Unless you're using the cheapest SSDs on the consumer market, and with databases at 100GB+ you probably won't, this is not likely to be a problem for you.
You'd have to be doing a really large amount of writing to even come close to limiting the effective life of a modern (as in, manufactured in the last 12 months) SSD. The industry as a whole has managed to push cell endurance out enough, figured out how much spare area is needed to compensate for failed cells, and outright firmware optimizations that you should be able to get at least 3 years life with punishing performance even on consumer-grade hardware. For older SSDs this was true, but that is no longer the case; in most cases it's leftover mythology from an older era.
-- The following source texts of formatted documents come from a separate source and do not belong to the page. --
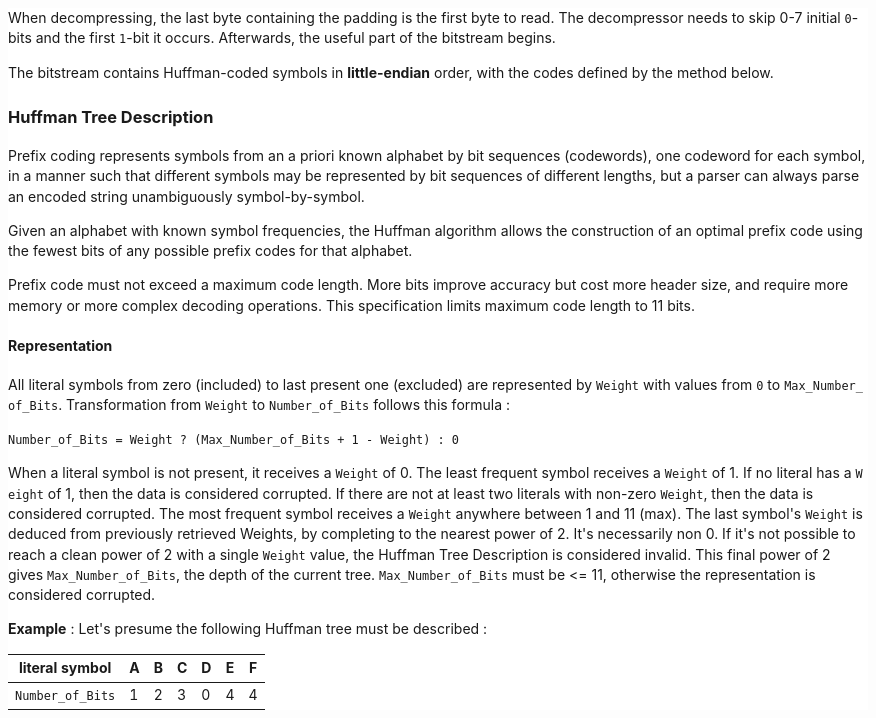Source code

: When decompressing, the last byte containing the padding is the first
byte to read. The decompressor needs to skip 0-7 initial `0`-bits and
the first `1`-bit it occurs. Afterwards, the useful part of the bitstream
begins.

The bitstream contains Huffman-coded symbols in __little-endian__ order,
with the codes defined by the method below.

### Huffman Tree Description

Prefix coding represents symbols from an a priori known alphabet
by bit sequences (codewords), one codeword for each symbol,
in a manner such that different symbols may be represented
by bit sequences of different lengths,
but a parser can always parse an encoded string
unambiguously symbol-by-symbol.

Given an alphabet with known symbol frequencies,
the Huffman algorithm allows the construction of an optimal prefix code
using the fewest bits of any possible prefix codes for that alphabet.

Prefix code must not exceed a maximum code length.
More bits improve accuracy but cost more header size,
and require more memory or more complex decoding operations.
This specification limits maximum code length to 11 bits.

#### Representation

All literal symbols from zero (included) to last present one (excluded)
are represented by `Weight` with values from `0` to `Max_Number_of_Bits`.
Transformation from `Weight` to `Number_of_Bits` follows this formula :
```
Number_of_Bits = Weight ? (Max_Number_of_Bits + 1 - Weight) : 0
```
When a literal symbol is not present, it receives a `Weight` of 0.
The least frequent symbol receives a `Weight` of 1.
If no literal has a `Weight` of 1, then the data is considered corrupted.
If there are not at least two literals with non-zero `Weight`, then the data
is considered corrupted.
The most frequent symbol receives a `Weight` anywhere between 1 and 11 (max).
The last symbol's `Weight` is deduced from previously retrieved Weights,
by completing to the nearest power of 2. It's necessarily non 0.
If it's not possible to reach a clean power of 2 with a single `Weight` value,
the Huffman Tree Description is considered invalid.
This final power of 2 gives `Max_Number_of_Bits`, the depth of the current tree.
`Max_Number_of_Bits` must be <= 11,
otherwise the representation is considered corrupted.

__Example__ :
Let's presume the following Huffman tree must be described :

|  literal symbol  |  A  |  B  |  C  |  D  |  E  |  F  |
| ---------------- | --- | --- | --- | --- | --- | --- |
| `Number_of_Bits` |  1  |  2  |  3  |  0  |  4  |  4  |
To be fair, MLC endurance is still a factor at high write loads. And by high we're talking the equivalent of multiple full-disk writes per day over the course of years. If you're in this performance class you're probably no longer in the 'consumer' market anyway.
Cell reprogramming performance hits
Or, what you said you need TRIM/Discard for. This is the well known 'defect' of MLC style SSDs. However, firmware tweaks over the years have mitigated most of the performance hit for writes to this style of SSD. SLC drives are still available and thanks to the tweaks to make MLC drives last longer the big reason to use SLC is no longer there, so they're pretty uncommon now. But if you are pushing enough tiny writes to disk that you'll be pushing the lifespan of an MLC, an SLC device begins to make sense.
If you allocate enough unused space on your DB drives most SSD firmware is smart enough to notice that certain blocks are unallocated and treat it like additional spare area. When background defrag processes kick off the spare area is reprovisioned. This will keep performance high. So the lack of block-level discard support in MySQL doesn't matter much.